4. As mentioned in a previous response, we agree that Milan and UCSF criteria have an important role in selecting patients for LT, being widely used and having a well-known performance. However, as stated in our manuscript and in a recent meta-analysis currently submitted for revision (doi: 10.1101/2024.12.16.24319098), these criteria display low NPV, thus wrongly excluding patients with good prognosis who could benefit from the procedure. HepatoPredict can help select a higher number of patients accurately, thus contributing to a more equitable organ allocation. Given the enhanced performance of HepatoPredict and upon further validation on more independent cohorts and prospective studies, which we are currently addressing, we would support the replacement of the criteria.

 

5. Regarding the usage of Milan/UCSF criteria plus HepatoPredict we did not pose this question for two main reasons. Firstly, Milan criteria are very restrictive and still result in recurrence rates up to 20%, whereas UCSF criteria include more patients with even higher recurrence rates. Using HepatoPredict we demonstrate that we can select more patients with better accuracy compared to both Milan and UCSF criteria. Secondly, the HepatoPredict algorithm includes morphological clinical variables (as detailed in the Introduction and Methods sections), meaning that a joint usage with morphological criteria like Milan and UCSF is not expected to add value.

Additionally, HepatoPredict was developed having the risk of recurrence as the output variable. We have now shown statistically significant differences for the RFS outcome between HP IN and OUT classes. On the other hand, analysis of the overall survival data did not find statistically significant differences for any of the criteria. These data suggests that while HepatoPredict and other criteria address (with different levels of success) RFS, unsurprisingly, they do not correlate with overall survival data.

Regarding the issue of patients beyond HepatoPredict but within the Milan/UCSF criteria, as stated in the previous question, given the enhanced performance of HepatoPredict and upon further validation on more independent cohorts and prospective studies, which we are currently addressing, we would support the result of HepatoPredict over the other criteria.

 

6. Thank you for pointing the etiology of HCC which is indeed an important factor in HCC progression. For the sake of not having a very extensive manuscript with data not contributing to the current HepatoPredict algorithm, during the development of HepatoPredict an analysis was conducted to assess which clinical variables influenced prognosis (disease recurrence) in patients who underwent liver transplantation. Different etiologies did not have a significant influence, i.e., this variable showed no predictive power regarding disease recurrence.

 

7. We appreciate the reviewer’s comment and the opportunity to clarify this. We based this conclusion on our results showing that: 1) HP outperforms the most used clinical criteria (Supp.

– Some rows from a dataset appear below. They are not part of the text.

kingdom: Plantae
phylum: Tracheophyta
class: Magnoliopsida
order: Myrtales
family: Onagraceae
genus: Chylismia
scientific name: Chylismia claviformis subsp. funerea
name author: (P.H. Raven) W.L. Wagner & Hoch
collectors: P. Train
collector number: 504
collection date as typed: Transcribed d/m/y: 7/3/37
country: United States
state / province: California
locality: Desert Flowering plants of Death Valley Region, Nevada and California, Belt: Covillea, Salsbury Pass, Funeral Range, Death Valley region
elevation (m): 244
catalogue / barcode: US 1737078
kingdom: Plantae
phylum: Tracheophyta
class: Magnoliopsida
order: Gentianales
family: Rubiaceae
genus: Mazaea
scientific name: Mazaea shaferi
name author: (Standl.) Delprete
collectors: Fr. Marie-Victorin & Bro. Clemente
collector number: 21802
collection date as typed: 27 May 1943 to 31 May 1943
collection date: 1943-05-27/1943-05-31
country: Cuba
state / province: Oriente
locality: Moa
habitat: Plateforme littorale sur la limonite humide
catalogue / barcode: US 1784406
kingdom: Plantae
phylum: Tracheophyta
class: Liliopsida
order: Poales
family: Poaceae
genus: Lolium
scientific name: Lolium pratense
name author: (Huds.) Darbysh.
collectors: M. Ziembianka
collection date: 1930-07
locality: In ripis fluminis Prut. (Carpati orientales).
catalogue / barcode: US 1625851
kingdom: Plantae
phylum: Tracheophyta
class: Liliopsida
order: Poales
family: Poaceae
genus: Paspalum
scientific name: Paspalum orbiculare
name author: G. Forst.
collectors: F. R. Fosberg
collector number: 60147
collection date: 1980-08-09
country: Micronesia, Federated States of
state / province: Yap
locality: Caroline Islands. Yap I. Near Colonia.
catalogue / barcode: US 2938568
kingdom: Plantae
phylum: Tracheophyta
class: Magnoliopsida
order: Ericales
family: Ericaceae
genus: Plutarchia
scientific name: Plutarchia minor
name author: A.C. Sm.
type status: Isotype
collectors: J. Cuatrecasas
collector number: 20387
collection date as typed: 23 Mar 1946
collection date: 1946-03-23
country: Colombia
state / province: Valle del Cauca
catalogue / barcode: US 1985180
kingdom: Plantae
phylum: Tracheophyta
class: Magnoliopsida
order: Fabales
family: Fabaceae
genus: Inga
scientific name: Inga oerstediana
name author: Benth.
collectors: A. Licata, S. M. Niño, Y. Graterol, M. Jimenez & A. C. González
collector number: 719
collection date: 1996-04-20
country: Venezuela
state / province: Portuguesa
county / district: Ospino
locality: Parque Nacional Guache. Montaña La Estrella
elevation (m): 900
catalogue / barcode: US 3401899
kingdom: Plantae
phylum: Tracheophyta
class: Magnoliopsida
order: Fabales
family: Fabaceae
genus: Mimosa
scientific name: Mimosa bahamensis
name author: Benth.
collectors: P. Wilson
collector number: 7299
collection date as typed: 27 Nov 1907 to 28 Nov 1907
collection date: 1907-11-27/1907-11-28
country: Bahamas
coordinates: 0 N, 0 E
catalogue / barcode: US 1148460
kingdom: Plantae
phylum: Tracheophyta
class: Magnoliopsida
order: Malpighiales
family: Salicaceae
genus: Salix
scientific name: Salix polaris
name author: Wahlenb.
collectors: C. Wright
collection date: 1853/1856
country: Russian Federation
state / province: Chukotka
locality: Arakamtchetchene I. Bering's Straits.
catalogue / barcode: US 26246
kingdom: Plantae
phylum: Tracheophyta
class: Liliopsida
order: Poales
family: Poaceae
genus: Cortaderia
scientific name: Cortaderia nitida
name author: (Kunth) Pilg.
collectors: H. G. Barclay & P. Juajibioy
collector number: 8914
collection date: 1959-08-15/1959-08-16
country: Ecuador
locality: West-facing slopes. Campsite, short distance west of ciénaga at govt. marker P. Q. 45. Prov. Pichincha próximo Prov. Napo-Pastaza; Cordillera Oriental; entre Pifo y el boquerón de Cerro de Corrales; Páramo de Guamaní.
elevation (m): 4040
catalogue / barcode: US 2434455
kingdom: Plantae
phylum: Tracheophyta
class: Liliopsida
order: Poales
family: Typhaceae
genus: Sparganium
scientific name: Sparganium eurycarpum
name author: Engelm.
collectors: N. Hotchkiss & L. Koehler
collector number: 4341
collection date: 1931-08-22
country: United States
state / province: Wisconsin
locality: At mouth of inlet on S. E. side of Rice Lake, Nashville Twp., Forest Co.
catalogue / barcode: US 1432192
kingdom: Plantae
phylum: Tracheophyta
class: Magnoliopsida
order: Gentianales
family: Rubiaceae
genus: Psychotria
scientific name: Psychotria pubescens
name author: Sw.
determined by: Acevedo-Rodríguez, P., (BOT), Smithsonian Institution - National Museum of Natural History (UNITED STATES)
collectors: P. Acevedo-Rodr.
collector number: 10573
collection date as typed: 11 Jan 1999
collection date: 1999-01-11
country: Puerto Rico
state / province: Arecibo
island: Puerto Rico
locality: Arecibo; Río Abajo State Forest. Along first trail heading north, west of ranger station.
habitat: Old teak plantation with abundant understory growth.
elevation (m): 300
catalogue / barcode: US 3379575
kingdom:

Table S3), particularly regarding the negative predictive value metric, allowing the selection of a higher number of patients for LT more accurately; 2) HepatoPredict had the most balanced performance regarding accuracy measures, which is in line with a recently reported unmet need for LT selection tools which take into account the perspectives of different stakeholders, i.e., patients, physicians, payers and organ allocation organisms (doi: 10.1101/2024.12.16.24319098); 3) HepatoPredict demonstrated the greatest and only statistically significant discrimination between the IN (Class II and Class I) and OUT (Class 0) categories compared to the other criteria (Figure 4); 4) Despite being a tissue-based approach, the prognostic accuracy of HepatoPredict remains largely unaffected by intra-nodule and intra-patient heterogeneity, indicating its robustness even when biopsies were taken from smaller or non-dominant nodules (Figure 4).

Thus, overall, HepatoPredict is potentially a significant advancement in achieving equitable and accurate patient selection for LT, allowing more patients to access the best standard of care while optimizing organ allocation and improving outcomes. Further validation is on the way to further sustain these advancements.